The second lesson is that many of the items on the list are prosaic but extremely powerful. What prompted me to write that piece to begin with was the realization that what made the U.S. the world's leading industrial power was not a brilliant idea, it was, in essence, merely moving things from A to B. Of course, they had to be the right things (and the right choice of "B" -- you don't get to choose "A", it's determined when you choose what you're going to move), but the point is that what made the U.S. ultimately the richest nation on earth was more heavy lifting -- literally -- than anything else.

The third lesson is that by going through the process of figuring out what category your business fits into you can make predictions about its potential to provide a return on investment. Trevor Blackwell, for example, suggested that education should be on the list.

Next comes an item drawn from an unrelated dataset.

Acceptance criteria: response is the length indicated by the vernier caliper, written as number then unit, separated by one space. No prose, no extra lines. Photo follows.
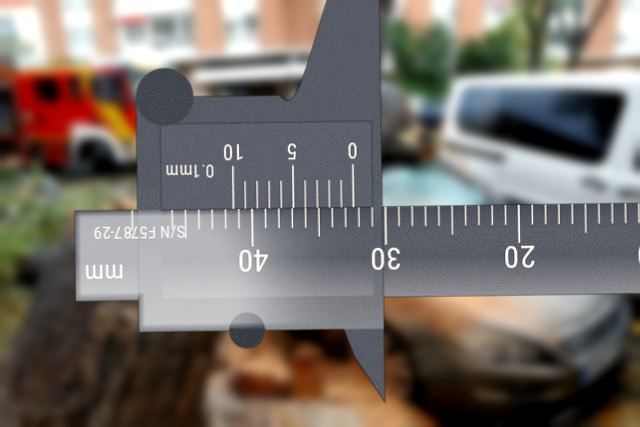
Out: 32.4 mm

I think eduction is an instance of 9c, providing information to people that is useful in and of itself. If you think about it in that way, it suggests that if you want to start a business educating people you will face many of the same challenges that face other industries in that category, like journalism and the music industry. The prediction then is that eduction, while it may make the world a better place and may be personally rewarding, is not likely to make big money. And indeed, that is exactly what we see in the world. So if you want to pitch me a business that is based on educating people you need to have a really good story to tell about what you are doing fundamentally differently than all the other businesses in category 9c that are failing to make money. (And if you really have a good story to tell about that, chances are that you've made a breakthrough in some other category.)

The fourth lesson is that it really is easy to miss the forest for the trees. There were two suggestions for new top-level categories that I consider valid, though they are somewhat arguable. The first is the performing arts, which really doesn't seem to fit in any of the categories in my original list. The second is finance, which includes a heavy dose of category 9 (managing information) but also includes the managing of money, which is fundamentally distinct from both information and material goods. The fundamental physics of money are different in a deep way from the fundamental physics of atoms, which are in turn different from the fundamental physics of bits.

[Spoiler alert]

There is another kind of thing with fundamentally different physics from atoms, bits, and money, and whose manipulation produces wealth. It is energy. Producing, storing, converting, and transporting energy is what I had in mind as the missing top-level category.


Don Geddis said...

One of your minor side comments seems to be that the "reason" the US became the richest nation on earth, is that it moved more stuff from A to B than any other nation.

You mean this as an actual historical theory, along the lines of Jared Diamond's "Guns, Germs, & Steel"?

I don't buy it as a particular strong explanation for US success. If you go back 200 years, and then ask what the US did right, while Argentina, and China, and Japan, and India, and all of Europe, did it "wrong" ... I'm not sure how it helps anything by saying that the US "correctly" decided to move things from A to B. How does a national leader of one of the other countries, a few centuries ago, operationalize that advice? What choices could they possibly have made, to become rich like the US?

I suspect the real answer is more about natural resources, immigration, entrepreneurship, etc.

Ron said...

Let me be more precise: the capital that financed the industrialization of the U.S. was provided by the China trade. Of course, to make the U.S. what it became took more than just capital. But it was a necessary and major component.

Urthor said...

Providing liquidity seems like it's a subcategory of "storing things."

Hence finance is really a combination of the first two things, storing things, and moving things from place to play, answering supply and demand.